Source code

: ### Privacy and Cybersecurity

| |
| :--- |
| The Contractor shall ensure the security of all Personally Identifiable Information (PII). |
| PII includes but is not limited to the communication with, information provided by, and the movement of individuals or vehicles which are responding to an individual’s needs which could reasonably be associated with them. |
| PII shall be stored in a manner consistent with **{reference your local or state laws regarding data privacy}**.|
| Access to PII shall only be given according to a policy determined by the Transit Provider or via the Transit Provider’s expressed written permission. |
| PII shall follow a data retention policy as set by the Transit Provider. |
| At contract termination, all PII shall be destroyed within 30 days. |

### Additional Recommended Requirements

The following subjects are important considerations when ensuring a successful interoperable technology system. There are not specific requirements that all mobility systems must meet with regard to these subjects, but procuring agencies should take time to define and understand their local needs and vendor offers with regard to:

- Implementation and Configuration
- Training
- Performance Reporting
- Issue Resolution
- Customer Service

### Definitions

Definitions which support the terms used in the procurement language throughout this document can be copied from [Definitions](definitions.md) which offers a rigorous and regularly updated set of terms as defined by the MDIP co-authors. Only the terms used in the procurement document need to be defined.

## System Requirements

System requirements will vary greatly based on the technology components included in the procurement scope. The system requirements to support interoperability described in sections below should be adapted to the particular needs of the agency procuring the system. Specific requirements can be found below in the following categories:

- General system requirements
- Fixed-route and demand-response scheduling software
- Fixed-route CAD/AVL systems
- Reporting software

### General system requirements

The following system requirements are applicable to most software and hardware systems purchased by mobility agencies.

_Task instructions_
Reproduce the source text for every item in the data above, word for word.

_Your solution_
Source code

: ### Privacy and Cybersecurity

| |
| :--- |
| The Contractor shall ensure the security of all Personally Identifiable Information (PII). |
| PII includes but is not limited to the communication with, information provided by, and the movement of individuals or vehicles which are responding to an individual’s needs which could reasonably be associated with them. |
| PII shall be stored in a manner consistent with **{reference your local or state laws regarding data privacy}**.|
| Access to PII shall only be given according to a policy determined by the Transit Provider or via the Transit Provider’s expressed written permission. |
| PII shall follow a data retention policy as set by the Transit Provider. |
| At contract termination, all PII shall be destroyed within 30 days. |

### Additional Recommended Requirements

The following subjects are important considerations when ensuring a successful interoperable technology system. There are not specific requirements that all mobility systems must meet with regard to these subjects, but procuring agencies should take time to define and understand their local needs and vendor offers with regard to:

- Implementation and Configuration
- Training
- Performance Reporting
- Issue Resolution
- Customer Service

### Definitions

Definitions which support the terms used in the procurement language throughout this document can be copied from [Definitions](definitions.md) which offers a rigorous and regularly updated set of terms as defined by the MDIP co-authors. Only the terms used in the procurement document need to be defined.

## System Requirements

System requirements will vary greatly based on the technology components included in the procurement scope. The system requirements to support interoperability described in sections below should be adapted to the particular needs of the agency procuring the system. Specific requirements can be found below in the following categories:

- General system requirements
- Fixed-route and demand-response scheduling software
- Fixed-route CAD/AVL systems
- Reporting software

### General system requirements

The following system requirements are applicable to most software and hardware systems purchased by mobility agencies.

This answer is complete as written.